— INFORMATION SHOWN —
^^^^

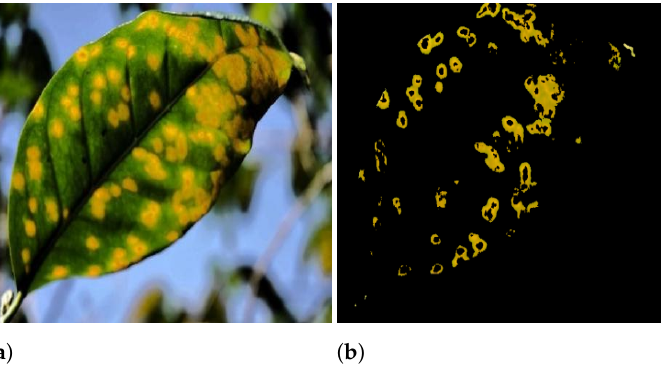
Figure 2. ( a ) leaf affected with guava rust (input image), ( b ) diseased area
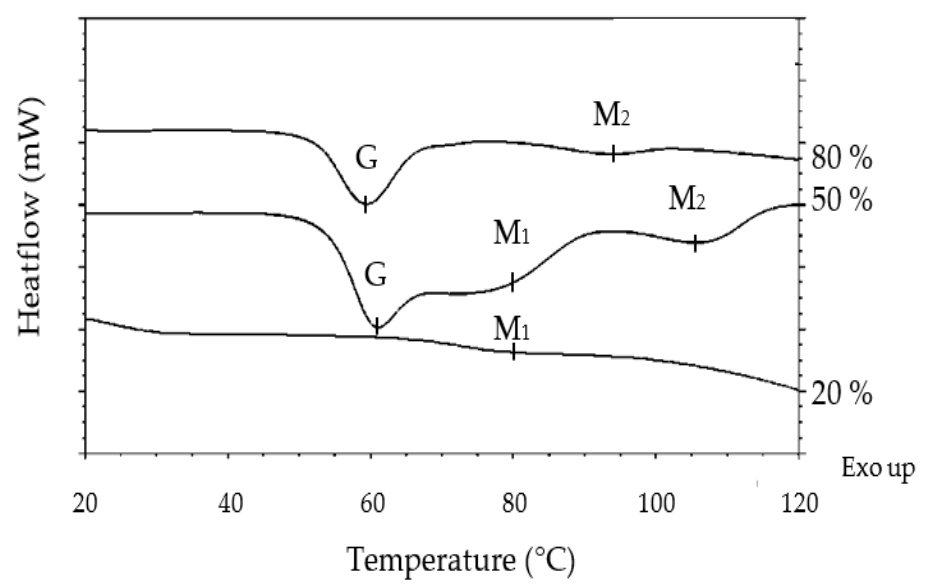
Figure 8. Representative DSC thermograms of flour-water mixtures at different water contents. Thermograms are offset for clarity.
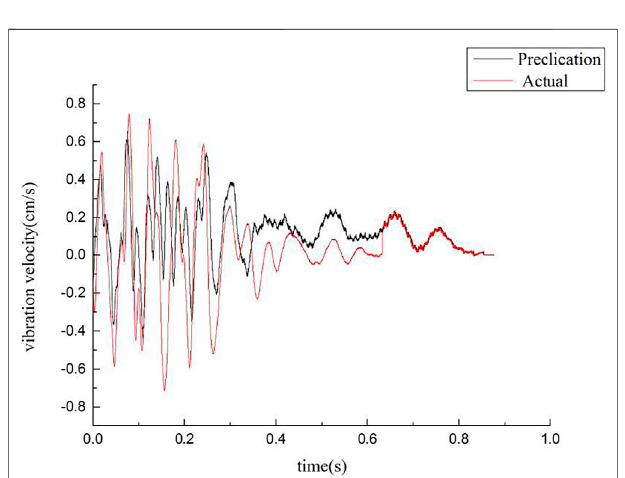
FIGURE 4 | Simulation and measurement of group-hole blasting vibration waveform at point M2.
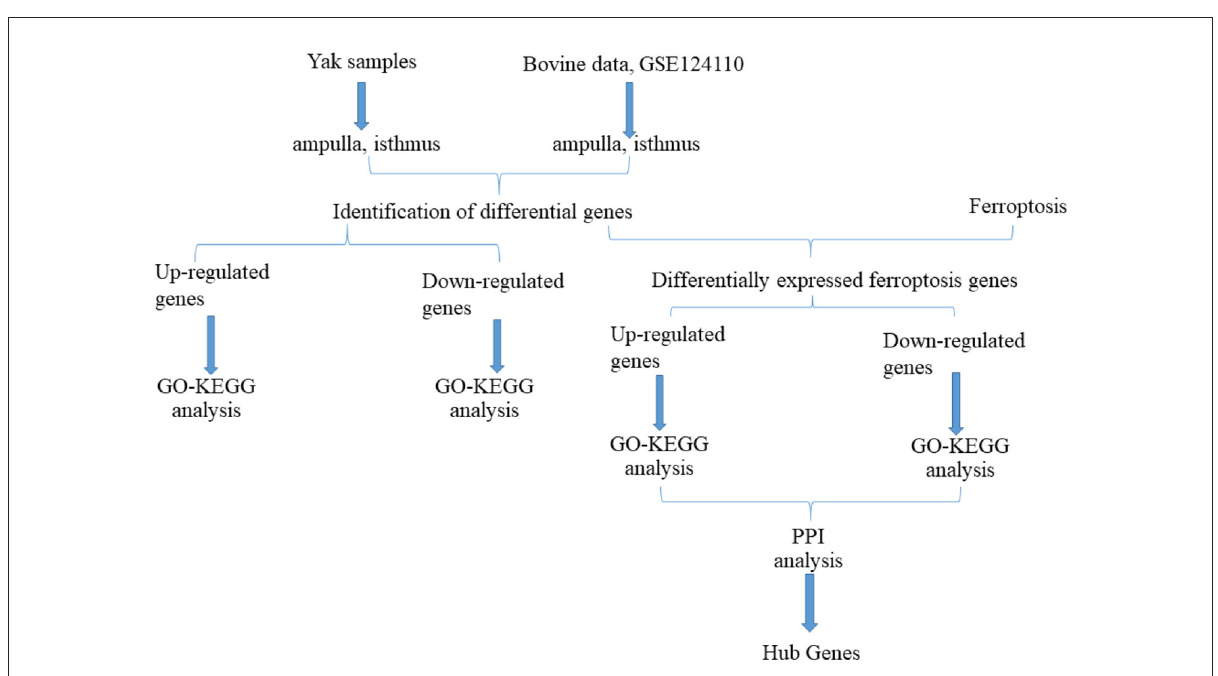
FIGURE1 Flow chart of this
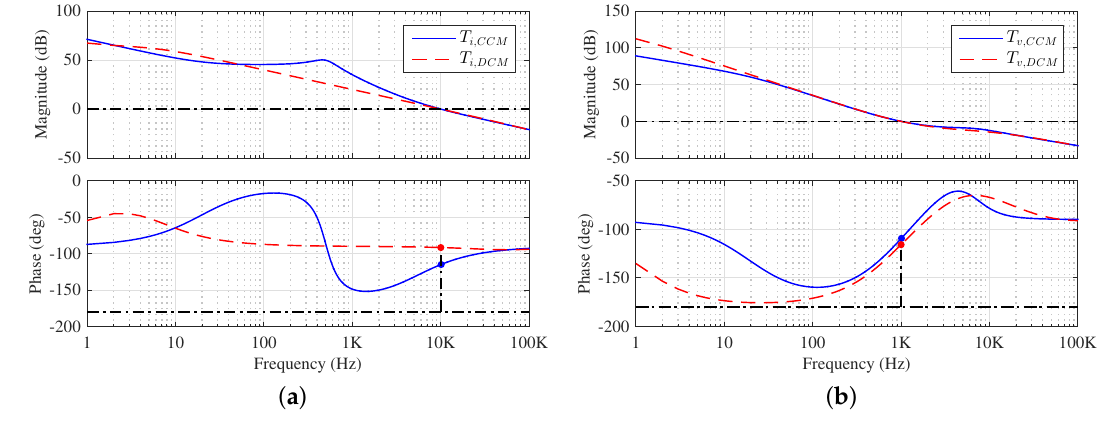
Figure 11. Bode plots of ( a ) T i ( s ) and ( b ) T v ( s ) when P dev , net < 0.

^^^^

— TASK ITEM —
In your copy of the entries above, leave out the pictures and keep every word exact.

— EXERCISE OUTPUT —
Figure 2. ( a ) leaf affected with guava rust (input image), ( b ) diseased area
Figure 8. Representative DSC thermograms of flour-water mixtures at different water contents. Thermograms are offset for clarity.
FIGURE 4 | Simulation and measurement of group-hole blasting vibration waveform at point M2.
FIGURE1 Flow chart of this
Figure 11. Bode plots of ( a ) T i ( s ) and ( b ) T v ( s ) when P dev , net < 0.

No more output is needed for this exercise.